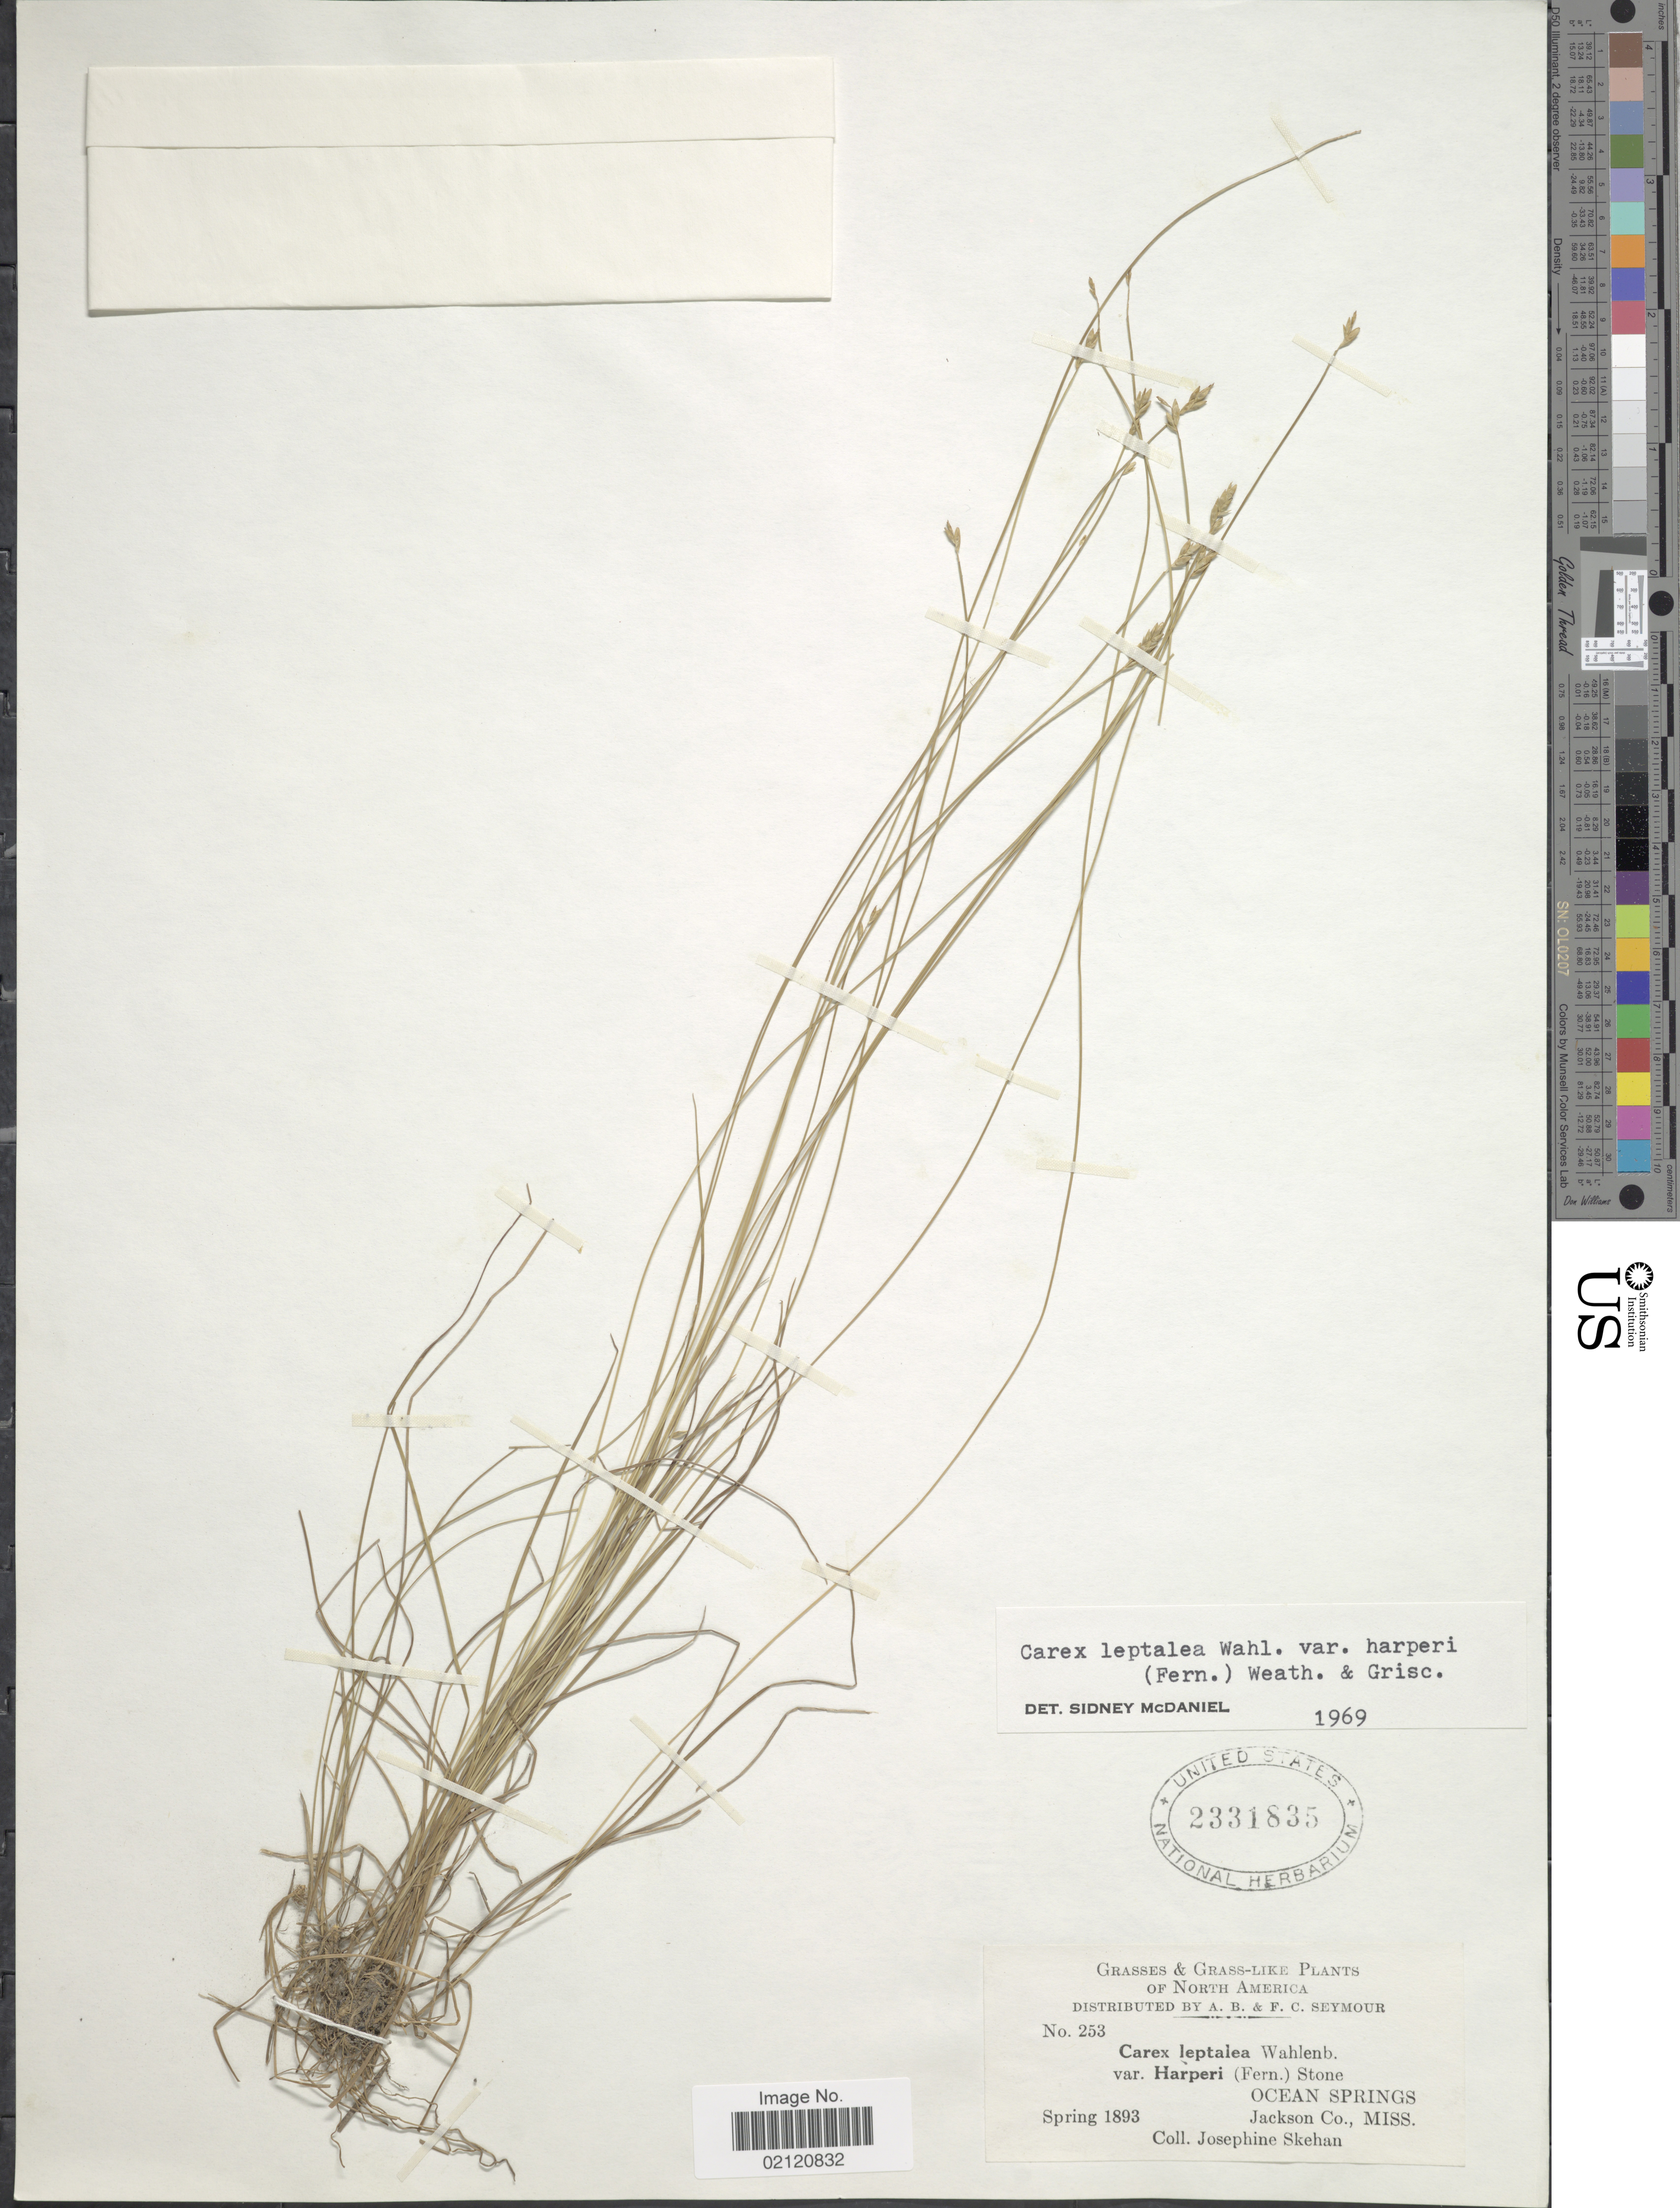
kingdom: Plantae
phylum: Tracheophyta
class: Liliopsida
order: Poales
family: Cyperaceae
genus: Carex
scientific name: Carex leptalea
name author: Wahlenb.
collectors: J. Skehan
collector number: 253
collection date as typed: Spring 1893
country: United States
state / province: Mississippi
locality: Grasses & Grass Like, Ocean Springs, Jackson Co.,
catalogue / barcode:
___
**Goal**
Rewrite the listing above with "catalogue" changed to "catalog" and every other line left as it is. Leave out the pictures.

**Written solution**
kingdom: Plantae
phylum: Tracheophyta
class: Liliopsida
order: Poales
family: Cyperaceae
genus: Carex
scientific name: Carex leptalea
name author: Wahlenb.
collectors: J. Skehan
collector number: 253
collection date as typed: Spring 1893
country: United States
state / province: Mississippi
locality: Grasses & Grass Like, Ocean Springs, Jackson Co.,
catalog / barcode:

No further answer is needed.